Search Unity

Questions about packet compression (Huffman Stream)

Discussion in 'FPS.Sample Game' started by Kichang-Kim, Nov 1, 2018.

  1. Kichang-Kim

    Kichang-Kim

    Joined:
    Oct 19, 2010
    Posts:
    1,011
    Hi, I checked FPSSample and thanks for this great sample.

    I have some questions about packet compression, especially HuffmanInputStream / HuffmanOutputStream.

    My basic understanding for Huffman encoding is here:
    1. Calculate symbol probability distribution of input data
    2. Construct binary-tree and generate symbol-code table by using it
    3. Encode input data using symbol-code table

    And here is my questions:
    1. Is this true that NetworkCompressionModel uses pre-defined symbol-code table? It seems that there is no code for calculating table from actual data.
    2. What are the roles of these variables? :
    NetworkCompressionConstants.k_BucketOffsets
    NetworkCompressionConstants.k_BucketSizes
    "int context" argument of every read/write method

    Thanks.
     
  2. stubbesaurus

    stubbesaurus

    Unity Technologies

    Joined:
    Oct 7, 2016
    Posts:
    3
    Hi,

    Things got a little hectic up to Unite, but we definitely want to revisit this code and document it.

    It seems your basic understanding of Huffman is correct. Symbols are coded using a variable number of bits based on their expected frequency to minimize the expected number of bits needing to be sent.

    1. The default is to use a pre-defined symbol-code table, but there is functionality to generate a model from statistics. NetworkCompressionCapture is a helper class that you can pipe network traffic into and then call AnalyzeAndGenerateModel on to obtail a serialized huffman model that you can use to construct a NetworkCompressionModel specifically for that type of traffic.

    This functionality is also exposed through the console, where 'beginnetworkprofile' starts a recording session, 'endnetworkprofile myfile' ends the recording session and stores the model to a file and finally 'loadcompressionmodel myfile' can be used on the server to load and use a model. Clients connecting after the model has been loaded will receive and use this model as they connect.

    2. When you send something like an 32bit integer over the network, it is impractical to create a huffman tree that encompasses every possible value the integer can take as it would require a tree with 2^32 leaves! To make this more practical we lump values into a managable number of power-of-two-sized buckets and then only code the bucket index with Huffman and code the position in the bucket using a number of raw bits corresponding to the size of the bucket. The buckets are arranged so they are small around 0 and become progressively larger as you move away from zero. The rationale is that as most data is deltas against predictions, we expect values to be small and generally expect most of the redundancy to be in the size of the error and not in exactly which of the values of that size we end up hitting.

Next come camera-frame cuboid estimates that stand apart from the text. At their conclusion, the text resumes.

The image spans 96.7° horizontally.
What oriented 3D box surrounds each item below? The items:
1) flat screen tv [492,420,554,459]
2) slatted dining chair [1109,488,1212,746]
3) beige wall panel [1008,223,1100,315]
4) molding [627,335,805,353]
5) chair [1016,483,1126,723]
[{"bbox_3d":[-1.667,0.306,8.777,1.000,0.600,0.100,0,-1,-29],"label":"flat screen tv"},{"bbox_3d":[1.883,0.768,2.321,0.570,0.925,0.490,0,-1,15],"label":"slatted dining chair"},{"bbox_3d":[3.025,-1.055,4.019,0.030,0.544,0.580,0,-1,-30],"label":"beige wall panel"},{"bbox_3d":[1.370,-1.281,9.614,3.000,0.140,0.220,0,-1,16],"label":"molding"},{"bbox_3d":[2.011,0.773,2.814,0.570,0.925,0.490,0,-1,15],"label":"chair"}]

    NetworkCompressionConstants.k_BucketSizes specifies the sizes of the buckets in bits, so a bucket of n bits has 2^n values.
    NetworkCompressionConstants.k_BucketOffsets specifies the starting positions of the bucket.

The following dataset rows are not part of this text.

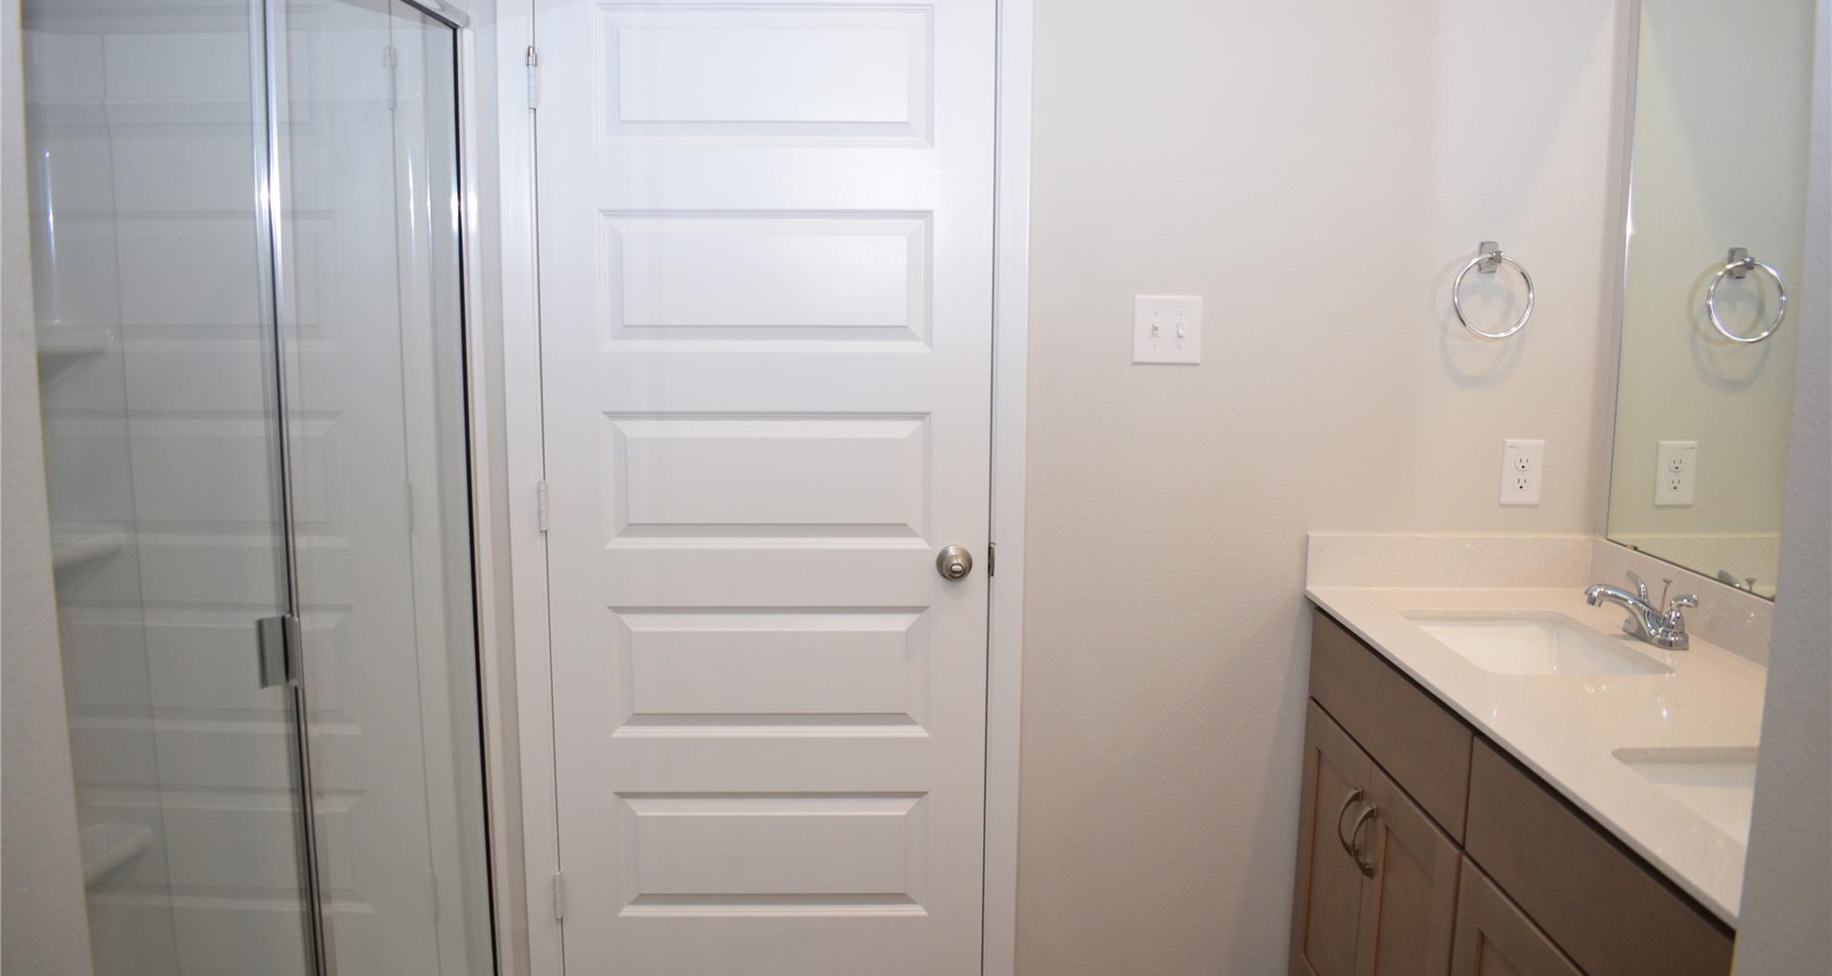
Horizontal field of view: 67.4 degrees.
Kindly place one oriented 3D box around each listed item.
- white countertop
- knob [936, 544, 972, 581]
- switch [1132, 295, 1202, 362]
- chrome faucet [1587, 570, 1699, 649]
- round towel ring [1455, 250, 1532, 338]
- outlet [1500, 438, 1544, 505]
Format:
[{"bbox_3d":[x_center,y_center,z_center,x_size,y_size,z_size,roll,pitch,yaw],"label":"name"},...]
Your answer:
[{"bbox_3d":[1.006,0.308,1.845,0.555,0.030,1.510,0,8,0],"label":"white countertop"},{"bbox_3d":[0.072,0.143,2.544,0.064,0.064,0.065,0,8,0],"label":"knob"},{"bbox_3d":[0.460,-0.288,2.511,0.122,0.122,0.014,0,8,0],"label":"switch"},{"bbox_3d":[1.146,0.194,2.186,0.165,0.105,0.170,0,8,0],"label":"chrome faucet"},{"bbox_3d":[1.042,-0.350,2.475,0.149,0.157,0.050,0,8,0],"label":"round towel ring"},{"bbox_3d":[1.127,-0.029,2.555,0.074,0.120,0.009,0,8,0],"label":"outlet"}]

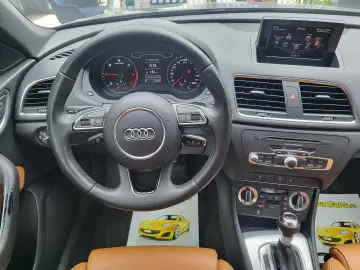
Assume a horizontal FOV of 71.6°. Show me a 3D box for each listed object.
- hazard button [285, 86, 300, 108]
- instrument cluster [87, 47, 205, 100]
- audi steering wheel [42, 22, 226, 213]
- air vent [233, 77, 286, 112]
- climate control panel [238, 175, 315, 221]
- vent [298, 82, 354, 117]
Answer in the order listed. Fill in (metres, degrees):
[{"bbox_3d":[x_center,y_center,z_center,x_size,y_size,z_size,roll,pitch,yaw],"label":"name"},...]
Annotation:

    Bucket n starts at k_BucketOffsets[n] and ends at k_BucketOffsets[n] + (1 << k_BucketSizes[n]).

    The context can be throught of as a submodel that has it's own statistics and uses its own huffman tree. The context used to read and write a specific value must always be the same. The benefit of using multiple contexts is that it allows you to separate the statistics of things that have different expected distributions, which leads to more precise statistics, which again yields better compression. For example FPS sample assigns unique contexts to all fields of all property sheet. More contexts does however result in a marginal cost of a slightly larger model.

    I hope this is helpful.
     
    Enzi and Kichang-Kim like this.
  3. Kichang-Kim

    Kichang-Kim

    Joined:
    Oct 19, 2010
    Posts:
    1,011
    Thanks for detailed explanation!
     
  4. CPlusSharp22

    CPlusSharp22

    Joined:
    Dec 1, 2012
    Posts:
    111
    Hello @stubbesaurus

    Do you have more information on this? Especially on the AnalyzeAndGenerateModel details. It's largely undocumented and somewhat an enigma to me. Is there a resource where these models were created from, like a paper? I'm familiar with Huffman encoding but not these buckets and the way contexts are used.

    In the FPS Sample, there's `maxFieldsPerSchema = 128` which contributes to the `maxcontexts` of the whole compression model. If I increase this to 256, this create an order of magnitude bigger max contents and many more buckets. I'm curious what this is actually doing and how I can perhaps use the profiling functions to improve it.

    In short, the reason I'm doing this is because I've added the ability to use arrays in the fields of a schema. However, each entry of an array is technically its own "field" which means 1:1 context to field. I'm thinking this is the wrong direction to take and may end up condensing the arrays to only use 1 context.